Exercises to complete
(a) Rewrite the paragraph of the court opinion that begins "One of the goals of the MHPA" as a short bulleted list that keeps its main points.
(b) List every section marked with the § symbol that the court opinion cites.
(c) Retype the court opinion from "Equally important under" to "grounds they assert.".

Study text
-.-.-

We likewise reject H.D.’s claims regarding other violations of the Act, many of which mirror those complaints made by S.L.W. Specifically, we find that that service of the certification and order were proper,3 that the certification contained the required contents, and that the appropriate parties were notified.4 Like S.L.W., H.D. requests a tortured reading of the MHPA in order to convert good faith compliance by county officials into rampant disregard for individual rights.

One of the goals of the MHPA is to protect the due process interests of the patient who loses his or her liberty by being committed to an institution. Protection of those interests requires fundamental fairness to the patient and respect for the patient’s dignity and individuality. Achieving this standard requires common sense application of statutory provisions, not mechanical application. A distinction must be made between those standards that directly affect the due process and liberty interests of the patient and those that do not.

Equally important under the MHPA is a design to permit proper treatment of a patient to improve his or her mental stability. Mechanical adherence to rules that do not directly affect the patient’s due process or liberty interests may cause the patient’s premature discharge from a mental health facility, thereby depriving the patient of necessary treatment.

In applying the Act we must take a balanced approach and remain mindful of the patient’s due process and liberty interests, while at the same time permitting the mental health system to provide proper treatment to those involuntarily committed to its care.5 Upon review of the Act’s provisions and with particular attention to the records in these cases, we refuse to vacate S.L.W. and H.D.’s orders of commitment on the technical grounds they assert.

Orders affirmed.

. S.L.W. also complains that she and her counsel should have been served with the certification within the five day period, but were not. Even if we were to construe the Act as mandating service on all interested parties within five days, we would not vacate the order of commitment here. S.L.W. and her lawyer attended the § 303 hearing and knew at its conclusion that the MHRO intended to certify that S.L.W. was in need of further treatment.

. We also grant S.L.W.'s Motion to Strike portions of the county’s brief. The challenged excerpts concern a Writ of Habeas Corpus apparently filed by S.L.W. and relating to her treatment in the Westmoreland County mental health system. As noted by S.L.W., these proceedings are not part of the certified record before this court. Since we have not relied in any manner on the county’s assertions regarding the Habeas action, S.L.W. has suffered no prejudice.

. Apparently Allegheny Valley Hospital does not give involuntarily committed patients personal copies of their certifications/orders. Instead, the documents are read to the patient, a copy is kept in the patient’s chart and the patient is allowed access to the documents upon request. The purpose of this procedure is to safeguard the legal papers of each patient. We find this procedure reasonable and adequate under the Act.

Our resolution of this issue disposes of one of H.D.'s other claims, that is, that the county did not have jurisdiction over her because she was not properly served. The fact that hospital personnel read the contents of the certification to H.D. and made the document available to her satisfies the service requirement and defeats the jurisdictional argument.

. H.D. also alleges that her initial commitment under § 302 was improper because her state-merits to emergency personnel about hearing sounds in her head and planning to jump off a bridge were merely suicidal "ideas” and did not establish suicidal intent. After a thorough review of the record, we refuse to second-guess the conclusion of the emergency medical and mental health professionals that H.D. presented a clear and present danger of harm to herself.

.The Chiumento court observed that "the provisions of [the Act] shall he interpreted in conformity with the principles of due process to make voluntary and involuntary treatment available where the need is great and its absence could result in serious harm to the mentally ill person or to others.” Chiumento, supra 688 A.2d at 220 (quoting 50 P.S. § 7102).

-.-.-

Material supplied

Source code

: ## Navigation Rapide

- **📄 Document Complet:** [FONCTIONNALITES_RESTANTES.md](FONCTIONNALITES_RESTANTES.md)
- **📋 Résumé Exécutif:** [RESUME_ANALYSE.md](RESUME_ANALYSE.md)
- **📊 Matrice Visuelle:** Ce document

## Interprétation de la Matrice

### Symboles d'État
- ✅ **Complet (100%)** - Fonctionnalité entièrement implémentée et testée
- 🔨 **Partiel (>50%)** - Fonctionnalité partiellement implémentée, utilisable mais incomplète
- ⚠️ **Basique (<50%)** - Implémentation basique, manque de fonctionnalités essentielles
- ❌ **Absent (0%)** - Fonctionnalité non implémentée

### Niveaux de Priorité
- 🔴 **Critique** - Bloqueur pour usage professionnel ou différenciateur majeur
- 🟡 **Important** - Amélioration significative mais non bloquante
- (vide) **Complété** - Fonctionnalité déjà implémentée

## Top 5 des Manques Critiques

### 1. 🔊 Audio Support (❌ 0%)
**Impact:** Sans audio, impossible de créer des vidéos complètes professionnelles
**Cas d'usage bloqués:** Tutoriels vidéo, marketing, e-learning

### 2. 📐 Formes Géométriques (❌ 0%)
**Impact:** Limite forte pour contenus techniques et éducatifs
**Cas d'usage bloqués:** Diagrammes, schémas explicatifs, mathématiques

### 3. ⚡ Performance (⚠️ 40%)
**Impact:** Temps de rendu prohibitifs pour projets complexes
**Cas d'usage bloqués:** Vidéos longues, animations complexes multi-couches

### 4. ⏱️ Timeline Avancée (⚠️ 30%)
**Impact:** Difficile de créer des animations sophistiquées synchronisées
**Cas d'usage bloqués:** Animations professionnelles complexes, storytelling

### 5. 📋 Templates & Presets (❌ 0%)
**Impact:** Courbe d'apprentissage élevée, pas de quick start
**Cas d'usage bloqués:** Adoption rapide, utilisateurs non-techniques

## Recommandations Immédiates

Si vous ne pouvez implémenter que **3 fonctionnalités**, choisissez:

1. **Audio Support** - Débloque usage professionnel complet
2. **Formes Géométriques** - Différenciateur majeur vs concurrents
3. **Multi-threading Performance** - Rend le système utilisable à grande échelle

-.-.-

Solutions to the problems
(a)
- A goal of the MHPA is to protect the due process interests of a patient who loses liberty through commitment to an institution.
- That protection requires fundamental fairness and respect for the patient's dignity and individuality.
- Meeting this standard calls for common sense application of the statute, not mechanical application.
- Standards that directly affect the patient's due process and liberty interests must be distinguished from those that do not.

(b)
- § 303
- § 302
- 50 P.S. § 7102

(c)
Equally important under the MHPA is a design to permit proper treatment of a patient to improve his or her mental stability. Mechanical adherence to rules that do not directly affect the patient’s due process or liberty interests may cause the patient’s premature discharge from a mental health facility, thereby depriving the patient of necessary treatment.

In applying the Act we must take a balanced approach and remain mindful of the patient’s due process and liberty interests, while at the same time permitting the mental health system to provide proper treatment to those involuntarily committed to its care.5 Upon review of the Act’s provisions and with particular attention to the records in these cases, we refuse to vacate S.L.W. and H.D.’s orders of commitment on the technical grounds they assert.